Les sorcières d'Eastwick - John Updike.
The Witches of Eastwick
Traduction : Maurice Rambaud
Si
vous avez déjà vu le film que les studios hollywoodiens tirèrent de ce
livre, dans les années 90, avec Jack Nicholson, Susan Sarandon, Cher et
Michelle Pfeiffer, il est possible que la lecture de ce roman vous
incite à vous débarrasser illico de votre DVD ou de votre VHS, dans le
creux accueillant d'une poubelle ou alors chez le revendeur le plus
proche de chez vous. Car, une fois de plus - faut-il s'en
étonner à l'heure actuelle, hantée par les Créationnistes, les
Islamistes et autres "Istes" sinistres ? - les producteurs américains
non seulement ont reculé devant la subversion mais, ce qui est pire,
ils ont tenté de la dissoudre dans une potion bien fade, qui n'a plus
rien à voir avec la sorcellerie, blanche ou noire - encore moins avec
le discours d'Updike.
Ici, Jane (la
violoncelliste), Alexandra (rôle tenu par Cher dans la version filmée)
et Sukie (la journaliste locale) sont bel et bien trois sorcières, au
sens pré-chrétien et pré-bien-pensant du terme, dont les pouvoirs,
latents comme chez toute femme, se sont révélés lorsqu'elles ont quitté
leur époux ou leur compagnon - ou quand celui-ci les a laissées tomber.
Ce
sont des sorcières épicuriennes, en contact permanent avec la Nature
même si elles sont sans illusions sur elle, des sorcières qui, en ces
années soixante-dix où Updike a placé son décor, vivent une bisexualité
sans complexes et ignorent le regard des autres.
Leur petit
trio sympathique est brusquement troublé par l'arrivée dans le pays de
Darryl Van Horne, "un homme noir" qui rachète le manoir Lennox et avec
lequel elles se lient dans une étrange relations mi-amoureuse,
mi-amicale où la jalousie n'existe pratiquement pas.
Contrairement à ce qu'il se passe dans le film, il n'est jamais dit que cet "homme noir" est bel et bien le Diable. Certes,
Updike s'amuse à le laisser entendre çà et là mais, quand on arrive à
la fin du roman, ce "diable" en question nous apparaît plus proche d'un
Méphistophélès de troisième zone que du Lucifer tout puissant que
Nicholson campe avec son biro - et son cabotinage - habituels.

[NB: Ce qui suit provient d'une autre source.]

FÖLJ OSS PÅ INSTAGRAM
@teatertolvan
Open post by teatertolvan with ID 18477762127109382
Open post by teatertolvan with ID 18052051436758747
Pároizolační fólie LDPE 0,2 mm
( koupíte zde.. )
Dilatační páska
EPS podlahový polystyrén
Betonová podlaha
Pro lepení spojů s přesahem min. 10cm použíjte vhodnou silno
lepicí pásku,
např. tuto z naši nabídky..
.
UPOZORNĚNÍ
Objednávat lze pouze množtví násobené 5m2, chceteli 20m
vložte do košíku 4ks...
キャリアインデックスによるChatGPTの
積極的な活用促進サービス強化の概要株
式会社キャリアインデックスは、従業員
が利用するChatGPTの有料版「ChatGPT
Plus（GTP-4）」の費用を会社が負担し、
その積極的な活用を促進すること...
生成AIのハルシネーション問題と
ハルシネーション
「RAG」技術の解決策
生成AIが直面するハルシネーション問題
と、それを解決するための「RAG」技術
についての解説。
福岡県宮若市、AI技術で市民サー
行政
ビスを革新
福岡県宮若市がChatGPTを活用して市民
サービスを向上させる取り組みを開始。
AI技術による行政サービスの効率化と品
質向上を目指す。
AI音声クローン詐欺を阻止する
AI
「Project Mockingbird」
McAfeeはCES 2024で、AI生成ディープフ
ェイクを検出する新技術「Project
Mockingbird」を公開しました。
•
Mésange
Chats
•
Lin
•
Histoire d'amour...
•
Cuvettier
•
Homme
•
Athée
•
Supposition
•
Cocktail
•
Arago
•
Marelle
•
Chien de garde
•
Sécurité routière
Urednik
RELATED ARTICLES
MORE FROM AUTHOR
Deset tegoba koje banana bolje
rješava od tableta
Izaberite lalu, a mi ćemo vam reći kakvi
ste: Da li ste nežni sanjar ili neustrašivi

En outre, jamais Van Horne ne rentre en conflit avec les sorcières - lesquelles sont visiblement plus puissantes que lui. Il
donne l'impression de rester à la remorque et, à travers lui, c'est le
mâle américain que vise Updike. Pourtant, son roman n'est en rien une
attaque contre le matriarcat US. Il s'agit au contraire d'une réflexion des plus subtiles faite par un homme sur les différences fondamentales entre les deux sexes.
Contrairement
à nombre de ses pairs, Updike n'y voit pas prétexte à une guerre
machiste ou féministe. Par le biais de personnages liés à l'antique
sorcellerie, c'est le concept de la Création qu'il met en jeu : les
hommes et les femmes seraient différents et vivraient certainement
mieux si la Nature ne les faisait pas dépendre l'un de l'autre. Le
romancier met le doigt sur le problème majeur du sexe dit fort : la
naissance. Avec des mots parfois crus, il établit par exemple un
parallèle flagrant entre la pratique du cunnilingus et le désir de
retourner à la matrice. Plus féministe qu'une "chienne de garde" mais
plus mesuré, il énonce comme un fait incontestable que l'homme, parce
qu'il naît féminin dans l'eau-mère, garde à jamais la nostalgie de ce
premier état d'où la Nature, encore elle, l'arrache sans lui demander
son avis, en lui infligeant des testicules et un pénis que, si on
l'avait consulté, il n'aurait peut-être pas acceptés.
La
puissance masculine, nous dit Updike, est une illusion. Le vrai
pouvoir, c'est la Femme qui le détient, non que, au contraire de
l'Homme, elle l'ait cherché mais parce que la Nature elle-même est
femme. Et personne n'y pourra jamais rien : au dernier jour de notre
vie, c'est encore notre mère que nous appelons.
Un roman à découvrir et qui, en ce qui me concerne, m'incitera encore à me procurer les oeuvres de John Updike.